Volume 488: debated on Monday 23 February 2009

To ask the Secretary of State for Work and Pensions what steps he is taking to enable Jobcentre Plus customers to receive emergency assistance in addition to provision available under the Social Fund. (253451)

In terms of emergency assistance, the social fund provides financial support to vulnerable people in times of genuine need through crisis loans. This type of assistance has first call on the social fund loans budget and all crisis loan applicants who satisfy the eligibility conditions are given an award. Gross expenditure on crisis loans in Great Britain has increased by 31 per cent. between January and December 2007 and January to December 2008.

From January to December 2008, around 45 per cent. of crisis loan awards in Great Britain were made to people representing hardship before their first benefit payment. The current legal provisions do not specify that an advance payment of benefit can be made in such circumstances. The current Welfare Reform Bill contains powers that will address this point, allowing the consideration of advance payments for this group of people. This will reduce the need for such crisis loans.

To ask the Secretary of State for Work and Pensions if he will reduce the rate of national interest on savings taken into account when assessing a person's entitlement to means-tested benefits. (258045)

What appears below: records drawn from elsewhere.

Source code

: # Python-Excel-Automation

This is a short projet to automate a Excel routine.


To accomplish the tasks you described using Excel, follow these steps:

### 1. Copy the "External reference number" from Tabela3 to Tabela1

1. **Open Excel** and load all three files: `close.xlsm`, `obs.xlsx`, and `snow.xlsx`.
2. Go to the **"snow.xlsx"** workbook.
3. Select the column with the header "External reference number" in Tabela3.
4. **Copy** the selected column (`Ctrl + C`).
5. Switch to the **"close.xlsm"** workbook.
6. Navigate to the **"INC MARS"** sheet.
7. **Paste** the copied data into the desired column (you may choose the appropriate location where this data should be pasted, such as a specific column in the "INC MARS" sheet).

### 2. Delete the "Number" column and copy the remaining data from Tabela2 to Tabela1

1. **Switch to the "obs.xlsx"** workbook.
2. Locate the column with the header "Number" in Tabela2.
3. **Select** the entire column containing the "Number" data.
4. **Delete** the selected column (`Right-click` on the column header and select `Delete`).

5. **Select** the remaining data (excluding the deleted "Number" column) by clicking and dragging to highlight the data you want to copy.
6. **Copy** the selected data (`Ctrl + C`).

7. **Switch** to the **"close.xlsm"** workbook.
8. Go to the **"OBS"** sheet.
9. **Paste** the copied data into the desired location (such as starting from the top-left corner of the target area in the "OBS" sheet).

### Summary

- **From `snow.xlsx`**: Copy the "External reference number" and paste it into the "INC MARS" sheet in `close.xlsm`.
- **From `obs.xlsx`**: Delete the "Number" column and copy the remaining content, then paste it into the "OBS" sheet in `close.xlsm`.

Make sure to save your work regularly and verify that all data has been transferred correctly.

The first £6,000 of capital/savings (£10,000 for those in care homes) is fully disregarded in the income related benefits:

Income support;

Jobseeker's allowance (income-based);

Pension credit;

Housing benefit; and

Council tax benefit.

The formula for calculating the amount of income that can be generated from capital/savings above £6,000 in the income related benefits, known as tariff income, is not intended to represent any rate of return that could be obtained from investing capital. It provides a simple method of calculating the weekly contribution that people with capital in excess of the level of the disregard are expected to make from their resources to help meet their normal living costs.

As there is no link with actual market rates, the tariff income rates within the income-related benefits remain unaltered regardless of whether interest rates rise or fall.

The tariff income levels are kept under continual review but they can be increased only when priorities and resources allow.